** TASK SET **
a - From the text on finding unique NumPy rows, list every name that the function num_42 returns in its return statement.
b - Retype the stretch of the text on finding unique NumPy rows from "3. Once the" through "array 'c', see line 21)".

** GIVEN TEXT **
Of course there is a workaround.  To that end, consider the small def from a series I maintain, that shows how to recast an ndarray with a single dtype to a named structured array and a recarray.  Once you have fiddled with the parts, you can 

  • determine the unique records (aka rows)
  • get them in sorted order or
  • maintain the original order of the data

 

# ----------------------------------------------------------------------
# num_42 comment line above def
def num_42():
    """(num_42)...unique while maintaining order from the original array
    :Requires: import numpy as np
    :--------
    :Notes:  see my blog for format posts, there are several
    :-----
    : format tips
    : simple  ["f{}".format(i) for i in range(2)]
    :         ['f0', 'f1']
    : padded  ["a{:0>{}}".format(i,3) for i in range(5)]
    :         ['a000', 'a001', 'a002', 'a003', 'a004']
    """

    a = np.array([[2, 0], [1, 0], [0, 1], [1, 0], [1, 2], [1, 2]])
    shp = a.shape
    dt_name = a.dtype.name
    flds = ["f{:0>{}}".format(i,2) for i in range(shp[1])]
    dt = [(fld, dt_name) for fld in flds]
    b = a.view(dtype=dt).squeeze()  # type=np.recarray,
    c, idx = np.unique(b, return_index=True)
    d = b[idx]
    return a, b, c, idx, d

 

The results are pretty well as expected.  

  1. Array 'a' has a uniform dtype.
  2. The shape and dtype name were used to produce a set of field names (see flds and dt construction).
  3. Once the dtype was constructed, a structured or recarray can be created ( 'b' as structured  array).
  4. The unique values in array 'b' are returned in sorted order ( array 'c', see line 21)
  5. The indices of the first occurrence of the unique values are also returned (indices, idx, see line 21)
  6. The input structured array, 'b', was then sliced using the indices obtained.

** DATASET EXCERPT **
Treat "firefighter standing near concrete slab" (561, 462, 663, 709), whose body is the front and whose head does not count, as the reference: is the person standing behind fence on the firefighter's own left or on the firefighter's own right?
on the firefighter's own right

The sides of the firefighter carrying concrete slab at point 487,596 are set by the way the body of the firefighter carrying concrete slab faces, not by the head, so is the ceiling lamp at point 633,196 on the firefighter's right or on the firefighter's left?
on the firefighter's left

** ANSWERS IN ORDER **
a - a, b, c, idx, d

b -
3. Once the dtype was constructed, a structured or recarray can be created ( 'b' as structured  array).
  4. The unique values in array 'b' are returned in sorted order ( array 'c', see line 21)